通信販売はこれまで見てきた訪問販売とはどのような点が異なるのでしょうか。
大きな特徴は、クーリング・オフ制度がないことです。特定商取引法の規制の対象である7つの類型のうち、クーリング・オフ制度がないのは通信販売だけです。
通信販売は、消費者が広告を見て選択する余裕のある取引であり、訪問販売などに比べ、不意打ち性がないと考えられています。そこで、規制の内容としては、消費者の判断に必要な事項を広告に表示するよう義務づけることが中心で、後は消費者が広告をよく見て判断すればよい、とされています。

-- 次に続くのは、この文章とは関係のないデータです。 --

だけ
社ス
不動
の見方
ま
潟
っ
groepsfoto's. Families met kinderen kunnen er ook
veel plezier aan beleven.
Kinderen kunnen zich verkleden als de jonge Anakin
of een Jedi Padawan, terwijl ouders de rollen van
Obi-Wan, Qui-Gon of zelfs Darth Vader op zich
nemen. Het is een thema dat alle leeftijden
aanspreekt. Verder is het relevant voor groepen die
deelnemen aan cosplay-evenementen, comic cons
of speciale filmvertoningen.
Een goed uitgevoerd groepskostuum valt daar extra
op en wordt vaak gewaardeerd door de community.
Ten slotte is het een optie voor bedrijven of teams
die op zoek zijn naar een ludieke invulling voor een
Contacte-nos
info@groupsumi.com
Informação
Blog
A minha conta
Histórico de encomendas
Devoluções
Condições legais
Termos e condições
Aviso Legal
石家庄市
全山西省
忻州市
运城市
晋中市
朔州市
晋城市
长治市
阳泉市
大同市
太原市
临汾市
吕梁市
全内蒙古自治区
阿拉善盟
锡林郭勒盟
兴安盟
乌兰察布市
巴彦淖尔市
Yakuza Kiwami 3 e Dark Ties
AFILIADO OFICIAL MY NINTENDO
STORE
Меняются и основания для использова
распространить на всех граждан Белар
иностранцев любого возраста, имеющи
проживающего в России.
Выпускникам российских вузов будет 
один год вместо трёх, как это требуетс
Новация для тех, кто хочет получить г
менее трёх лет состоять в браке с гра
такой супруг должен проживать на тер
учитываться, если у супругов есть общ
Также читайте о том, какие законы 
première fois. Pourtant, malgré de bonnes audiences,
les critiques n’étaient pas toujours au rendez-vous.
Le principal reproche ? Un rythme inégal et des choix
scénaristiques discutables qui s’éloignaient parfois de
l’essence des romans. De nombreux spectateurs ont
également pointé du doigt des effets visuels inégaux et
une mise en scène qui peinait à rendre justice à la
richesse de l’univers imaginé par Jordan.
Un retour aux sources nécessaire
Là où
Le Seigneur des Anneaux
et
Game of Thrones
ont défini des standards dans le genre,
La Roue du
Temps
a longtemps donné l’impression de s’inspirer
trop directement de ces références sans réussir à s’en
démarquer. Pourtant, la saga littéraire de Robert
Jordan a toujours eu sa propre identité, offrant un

たとえば、通信販売では、クーリング・オフ制度がない代わりに「返品制度の有無」を広告へ表示することになっていますが、「返品できない」と表示することも認められています。返品可の場合は、返品方法や返品を受け付ける日数、返品の際の費用負担などを表示しなければいけませんが、これらの条件も自由に設定することが認められています。返品制度に納得がいかない場合は、その販売業者からは購入しないだろう、という前提になっているのです。
ただし、返品制度について特に表示がない場合は、その契約にかかる商品の引渡しを受けた日から数えて8日以内であれば、消費者は事業者に対して、契約申込みの撤回や解除ができます。このとき返品の送料は消費者負担となっており、事業者負担であるクーリング・オフ制度とは異なることに注意が必要です。